** Opening PASSAGE FOR REVIEW block **

On Fri, 2006-04-14 at 11:30 -0700, Mark Crispin wrote:
> > If the search key is invalid for the given character set, should server
> > return BAD error to client? Are non-ASCII characters in search key
> > invalid for US-ASCII charset?
>
> I'm not certain what you mean by "invalid".
>
> Do you mean "contain a codepoint that is not in that charset"? If so, I
> think a failed match is better than a BAD, since it may be that the server
> has an obsolete version of that charset's definition.
I think most character sets don't change anymore (ASCII and ISO-8859-*
especially), but I guess it's nicer for clients to not get BAD replies.
> > What about if search key contains non-ASCII characters but no charset
> > parameter is given? Currently I assume this means just doing a substring
> > search from messages without doing any charset conversions (i;octet
> > comparator).
>
> It can mean whatever you want, although perhaps a failed match is best.
> Or maybe a BAD in this case, because the specification does denounce use
> of 8-bit strings without a charset identification in section 4.3.1
I understood that section to only mean message bodies sent as reply to
FETCH.
> > More interesting are MIME footer and trailer sections. Should they be
> > searched? UW-IMAP skips them.
>
> I consider these not to be part of a message at all for any MIME-savvy
> application.
OK, this is mostly what I was concerned about. The RFC doesn't say
anything about if they should or shouldn't be searched.
> > What about MIME boundary lines? UW-IMAP
> > searches these, but not if you include its "--" prefix in search key.
>
> Are you certain that you aren't confusing BODY and TEXT searches? A TEXT
> search would find them, because they appear in the MIME header.
Right, sorry, that must be it.
> > Is "Header: value" searching required to work? I think it is, and works
> > with UW-IMAP.

** Closing PASSAGE FOR REVIEW block **
** Opening RECORD EXTRACTS block **

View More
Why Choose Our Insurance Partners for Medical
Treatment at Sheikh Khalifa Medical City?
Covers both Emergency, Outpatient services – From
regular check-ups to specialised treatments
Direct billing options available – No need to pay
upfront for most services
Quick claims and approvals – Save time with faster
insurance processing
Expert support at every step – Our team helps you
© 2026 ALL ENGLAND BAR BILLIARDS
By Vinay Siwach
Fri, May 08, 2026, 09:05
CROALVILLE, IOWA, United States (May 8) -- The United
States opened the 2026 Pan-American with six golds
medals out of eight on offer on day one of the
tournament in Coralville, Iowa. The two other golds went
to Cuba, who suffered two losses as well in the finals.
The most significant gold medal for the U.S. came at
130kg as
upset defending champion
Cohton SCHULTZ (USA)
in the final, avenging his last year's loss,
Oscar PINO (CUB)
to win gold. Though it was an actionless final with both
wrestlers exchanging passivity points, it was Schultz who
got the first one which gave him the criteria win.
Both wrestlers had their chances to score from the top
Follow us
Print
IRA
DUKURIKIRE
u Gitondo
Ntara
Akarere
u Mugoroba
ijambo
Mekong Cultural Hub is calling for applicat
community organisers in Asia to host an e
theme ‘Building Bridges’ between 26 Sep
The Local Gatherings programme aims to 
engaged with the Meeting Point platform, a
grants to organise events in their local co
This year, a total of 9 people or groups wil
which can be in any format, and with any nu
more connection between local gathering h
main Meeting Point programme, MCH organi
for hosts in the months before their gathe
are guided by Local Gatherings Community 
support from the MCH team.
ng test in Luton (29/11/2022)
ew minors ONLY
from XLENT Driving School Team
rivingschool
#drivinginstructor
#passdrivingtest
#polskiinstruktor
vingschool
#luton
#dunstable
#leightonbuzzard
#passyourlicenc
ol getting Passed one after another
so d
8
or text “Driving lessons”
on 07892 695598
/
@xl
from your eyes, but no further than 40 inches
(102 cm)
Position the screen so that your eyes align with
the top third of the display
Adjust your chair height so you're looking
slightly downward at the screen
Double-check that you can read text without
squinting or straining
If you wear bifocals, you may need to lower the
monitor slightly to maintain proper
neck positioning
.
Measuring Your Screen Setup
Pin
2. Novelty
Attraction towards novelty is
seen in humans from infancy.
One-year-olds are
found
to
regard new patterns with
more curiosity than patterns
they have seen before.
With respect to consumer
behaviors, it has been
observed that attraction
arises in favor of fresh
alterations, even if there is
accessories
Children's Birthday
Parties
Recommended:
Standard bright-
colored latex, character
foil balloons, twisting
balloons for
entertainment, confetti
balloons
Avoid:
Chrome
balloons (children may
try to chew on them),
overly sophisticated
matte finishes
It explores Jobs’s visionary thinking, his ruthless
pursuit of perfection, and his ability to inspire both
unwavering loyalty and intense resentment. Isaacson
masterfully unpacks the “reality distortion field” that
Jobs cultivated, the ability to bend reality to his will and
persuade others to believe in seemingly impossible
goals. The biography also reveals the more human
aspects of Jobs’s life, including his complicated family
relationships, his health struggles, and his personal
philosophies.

** Closing RECORD EXTRACTS block **

## USING THE INFORMATION:
[A] In the IMAP search email thread, which section of the specification is cited as denouncing 8-bit strings sent without a charset identification?
[B] Resume the IMAP search email thread after its last line and continue it.

## TASK RESPONSES:
[A] Section 4.3.1

[B]
>
> What do you mean by this? If you're talking about a TEXT search, then it
> may or may not work depending upon the octets in a message. You should be
> using a "HEADER Header: value" search instead.
Yes, I mean TEXT search. I know HEADER is the correct way, but since I
was going to fix my SEARCH code, I thought I'd make it work correctly in
all cases (if there were correct ways for cases like this).
> > Is "line\r\nline2" (as literal of course with real CR+LF)
> > searching required to work in message body? Again, I think so and works
> > with UW-IMAP.
>
> Yes, it should in a TEXT search. But see below.
>
> > But then is "Header: value\r\nHeader2: value2" searching
> > required to work? I don't see why not, but this doesn't work anymore
> > with UW-IMAP.
>
> Once again, I'd like to understand what you mean by this.
>
> If you're talking about a TEXT search, I don't see why it shouldn't work,
> although it might be that you have a mailbox format that uses UNIX-style
> newlines and the data was not CRLF-converted.
Yes, TEXT search. If it's supposed (required) to work, then I think it
shouldn't matter if the data is in LF or CRLF format in the mailbox,
because client always sees the mails CRLF-terminated.
> I don't think that it is useful for a client to have newlines in a search
> key. Some servers try to do fuzzy matching, so for example if you search
> for "Joe's trip to Paris" there will be a match even if it was broken by a
> newline.
And do you think this is still allowed by RFC?
I was thinking about allowing some text search engines to be used with
my server, but I thought about creating some new extension for it, since
I thought using them with SEARCH would break the RFC (because eg. they
couldn't find "imo" from "timo" string and in general the matches
wouldn't be exact).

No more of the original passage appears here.